Anfangs sind nur die Schritte auf dem Laufband zu hören, das gleichmäßige Tappen, das dem gesamten Stück einen Rhythmus vorgibt. Eine Frau im blauen Kleid sorgt im Bühnenhintergrund dafür. Scheinbar mühelos wird sie eine ganze Stunde lang joggen, ohne von der Stelle zu kommen. Ohne dass man ihr auch nur einen Hauch von Anstrengung, von Atemlosigkeit ansieht.
»Last Work« hat Ohad Naharin seine 2015 entstandene Choreografie genannt, die der Israeli damals mit der Batsheva Dance Company zur Aufführung brachte, deren Leitung er im gleichen Jahr abgab. Das Hessische Staatsballett hat diese nun aufgegriffen, als erstes Ensemble nach dem Original. Niemand konnte ahnen, dass die vielschichtige Schöpfung am Premierentag im Großen Haus des Darmstädter Staatstheaters durch den Angriff der Hamas auf Israel am gleichen Morgen eine grausige Aktualität erhalten würde.
Die Bilder am Ende wirken entsprechend eindringlich: Eine weiße Fahne wird geschwenkt und später am Zipfel so festgehalten, dass sie wie ein leeres, noch neu zu beschreibendes Blatt aussieht. Eine Maschinengewehrsalve ertönt. Einer bastelt, mit dem Rücken zum Publikum, an einem Gerät, das sich als Waffe enttarnt. Mit Paketklebeband wird ein Stab so am Boden fixiert, dass er einem Zelt ähnelt. Dann verbindet die gleiche Person alle anderen Tänzerinnen und Tänzer auf diese Weise mit dem beim Abrollen so widerlich widerspenstig ratschenden Tape, friert sie so in den Posen ein, in denen sie schon vorher stehen. Hilflos und verwundert winden sie sich ein bisschen, als würden sie nicht verstehen, was mit ihnen geschieht. Auch die Läuferin wird bei der Fesslung nicht ausgespart. Die Individuen werden als Masse zusammengeschweißt, beginnen sich noch mal gemeinsam zu regen.

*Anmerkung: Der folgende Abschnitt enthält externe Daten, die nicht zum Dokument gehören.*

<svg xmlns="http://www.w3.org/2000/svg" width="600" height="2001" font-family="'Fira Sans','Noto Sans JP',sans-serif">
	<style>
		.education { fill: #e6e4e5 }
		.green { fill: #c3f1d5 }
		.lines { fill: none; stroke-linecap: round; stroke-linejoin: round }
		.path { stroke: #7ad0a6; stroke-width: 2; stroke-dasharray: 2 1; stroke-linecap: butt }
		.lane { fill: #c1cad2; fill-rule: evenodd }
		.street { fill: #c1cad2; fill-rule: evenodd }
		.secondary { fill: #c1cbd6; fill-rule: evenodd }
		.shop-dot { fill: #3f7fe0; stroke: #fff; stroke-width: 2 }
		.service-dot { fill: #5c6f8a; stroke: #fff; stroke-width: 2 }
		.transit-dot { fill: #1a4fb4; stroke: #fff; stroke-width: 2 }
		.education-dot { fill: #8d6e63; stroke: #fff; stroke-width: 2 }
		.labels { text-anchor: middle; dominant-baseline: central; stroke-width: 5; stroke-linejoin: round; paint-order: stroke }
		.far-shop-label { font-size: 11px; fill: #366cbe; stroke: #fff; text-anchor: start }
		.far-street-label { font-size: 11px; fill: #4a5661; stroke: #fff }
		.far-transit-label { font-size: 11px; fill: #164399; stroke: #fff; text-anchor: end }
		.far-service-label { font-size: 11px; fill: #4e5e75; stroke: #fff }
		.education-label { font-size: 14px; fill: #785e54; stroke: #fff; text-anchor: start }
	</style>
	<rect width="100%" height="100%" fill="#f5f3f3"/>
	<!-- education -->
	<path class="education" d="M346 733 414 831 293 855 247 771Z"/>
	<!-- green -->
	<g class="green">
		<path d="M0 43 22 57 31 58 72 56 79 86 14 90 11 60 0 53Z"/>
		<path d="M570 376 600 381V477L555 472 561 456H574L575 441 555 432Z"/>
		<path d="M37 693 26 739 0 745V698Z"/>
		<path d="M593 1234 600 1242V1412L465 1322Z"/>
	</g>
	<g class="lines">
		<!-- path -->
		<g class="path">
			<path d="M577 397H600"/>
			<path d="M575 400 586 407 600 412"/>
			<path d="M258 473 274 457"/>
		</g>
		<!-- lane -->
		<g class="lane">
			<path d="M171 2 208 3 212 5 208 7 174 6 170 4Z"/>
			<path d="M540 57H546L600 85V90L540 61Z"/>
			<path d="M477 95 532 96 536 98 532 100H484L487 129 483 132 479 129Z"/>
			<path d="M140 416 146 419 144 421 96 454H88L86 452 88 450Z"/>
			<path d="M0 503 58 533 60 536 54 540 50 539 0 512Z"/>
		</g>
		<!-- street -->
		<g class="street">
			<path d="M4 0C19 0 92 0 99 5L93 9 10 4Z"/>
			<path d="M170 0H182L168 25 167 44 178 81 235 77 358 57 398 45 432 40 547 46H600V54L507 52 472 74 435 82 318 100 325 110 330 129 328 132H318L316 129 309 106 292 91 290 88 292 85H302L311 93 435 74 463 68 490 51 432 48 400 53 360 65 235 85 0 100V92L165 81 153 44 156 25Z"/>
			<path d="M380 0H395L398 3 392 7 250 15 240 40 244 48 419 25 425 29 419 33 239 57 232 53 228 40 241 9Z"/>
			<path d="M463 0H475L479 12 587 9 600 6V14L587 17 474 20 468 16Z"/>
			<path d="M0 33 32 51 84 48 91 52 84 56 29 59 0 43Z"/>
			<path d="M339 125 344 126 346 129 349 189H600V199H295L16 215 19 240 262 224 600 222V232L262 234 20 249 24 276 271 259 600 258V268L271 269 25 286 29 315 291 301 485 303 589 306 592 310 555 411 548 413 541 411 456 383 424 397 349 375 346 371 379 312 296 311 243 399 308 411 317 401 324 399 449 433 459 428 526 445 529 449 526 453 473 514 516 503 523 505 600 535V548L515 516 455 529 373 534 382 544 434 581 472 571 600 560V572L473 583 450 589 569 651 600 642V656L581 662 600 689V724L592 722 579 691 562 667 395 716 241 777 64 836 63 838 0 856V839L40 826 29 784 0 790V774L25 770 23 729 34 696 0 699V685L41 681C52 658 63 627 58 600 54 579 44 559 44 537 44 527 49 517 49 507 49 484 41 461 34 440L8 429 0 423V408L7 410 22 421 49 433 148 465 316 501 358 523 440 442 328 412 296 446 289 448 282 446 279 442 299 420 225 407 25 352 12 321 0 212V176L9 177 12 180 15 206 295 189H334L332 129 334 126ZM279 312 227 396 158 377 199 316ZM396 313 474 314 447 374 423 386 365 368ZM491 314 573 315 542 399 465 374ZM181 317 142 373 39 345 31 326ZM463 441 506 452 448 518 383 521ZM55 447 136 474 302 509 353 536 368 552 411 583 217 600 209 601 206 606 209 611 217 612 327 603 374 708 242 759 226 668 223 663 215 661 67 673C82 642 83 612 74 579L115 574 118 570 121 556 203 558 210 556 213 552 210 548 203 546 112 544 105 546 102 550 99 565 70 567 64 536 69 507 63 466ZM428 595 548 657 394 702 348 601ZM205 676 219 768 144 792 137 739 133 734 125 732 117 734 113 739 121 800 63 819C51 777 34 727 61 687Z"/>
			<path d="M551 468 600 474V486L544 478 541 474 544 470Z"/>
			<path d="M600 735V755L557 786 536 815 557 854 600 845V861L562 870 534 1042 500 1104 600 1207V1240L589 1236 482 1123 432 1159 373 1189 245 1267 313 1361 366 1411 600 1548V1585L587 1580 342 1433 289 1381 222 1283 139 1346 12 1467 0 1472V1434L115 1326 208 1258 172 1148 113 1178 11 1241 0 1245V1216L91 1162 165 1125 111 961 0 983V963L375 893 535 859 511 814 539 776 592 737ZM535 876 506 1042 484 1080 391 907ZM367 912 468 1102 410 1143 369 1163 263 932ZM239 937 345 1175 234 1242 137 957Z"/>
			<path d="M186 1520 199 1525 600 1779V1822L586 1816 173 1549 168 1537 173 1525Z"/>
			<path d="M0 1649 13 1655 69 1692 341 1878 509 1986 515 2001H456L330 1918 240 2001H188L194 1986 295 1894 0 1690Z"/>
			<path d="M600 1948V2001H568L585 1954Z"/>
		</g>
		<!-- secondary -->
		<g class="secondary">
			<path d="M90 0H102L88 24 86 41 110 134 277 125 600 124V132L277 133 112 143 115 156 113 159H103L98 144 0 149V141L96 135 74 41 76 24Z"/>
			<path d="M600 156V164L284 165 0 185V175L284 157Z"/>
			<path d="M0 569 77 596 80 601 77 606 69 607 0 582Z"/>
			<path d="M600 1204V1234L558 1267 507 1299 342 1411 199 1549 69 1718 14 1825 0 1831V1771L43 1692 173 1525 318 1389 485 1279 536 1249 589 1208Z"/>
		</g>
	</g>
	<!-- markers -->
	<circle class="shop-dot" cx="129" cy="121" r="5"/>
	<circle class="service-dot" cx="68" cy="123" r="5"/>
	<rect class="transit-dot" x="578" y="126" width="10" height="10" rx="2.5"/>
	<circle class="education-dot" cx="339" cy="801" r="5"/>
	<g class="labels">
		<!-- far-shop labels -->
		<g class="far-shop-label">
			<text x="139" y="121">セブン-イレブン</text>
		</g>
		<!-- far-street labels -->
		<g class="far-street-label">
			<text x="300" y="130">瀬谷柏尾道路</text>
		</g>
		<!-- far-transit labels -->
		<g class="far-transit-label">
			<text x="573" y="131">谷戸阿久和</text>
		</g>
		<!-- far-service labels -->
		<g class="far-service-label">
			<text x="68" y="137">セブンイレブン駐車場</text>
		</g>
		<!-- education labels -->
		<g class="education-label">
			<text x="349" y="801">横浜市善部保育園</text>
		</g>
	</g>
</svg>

Aus dem, was vorher so abstrakt erschien, wird damit Konkretes, leichter zu Deutendes. Der erste Teil bot Rätselhafteres. Bewegungen wie in Zeitlupe, mit schräg abgeknickten Händen und Füßen, Zusammenfallen der Körper und Wiederaufrichten. Hasenähnliches Hoppel, wie bei einem Kinderspiel. Virtuose Sprünge. Alle rotten sich zusammen, die Hände spitz wie Häuschen über den Köpfen geformt, auf einer Seite hin und her zuckend.
Weiße Hauben werden über die Köpfe gezogen, eine trägt Tutu, manche Tänzer kleiden sich wie Mönche. Die Kostüme sind von Naharins Frau Eri Nakamura erdacht, die Musik, von drohend bis düster, manchmal sehr minimalistisch und doch oder gerade deshalb Spannung entfachend, ist von Grischa Lichtenberger komponiert, und Lichtdesigner Avi Yona Bueno von Bambi setzt das alles in Szene.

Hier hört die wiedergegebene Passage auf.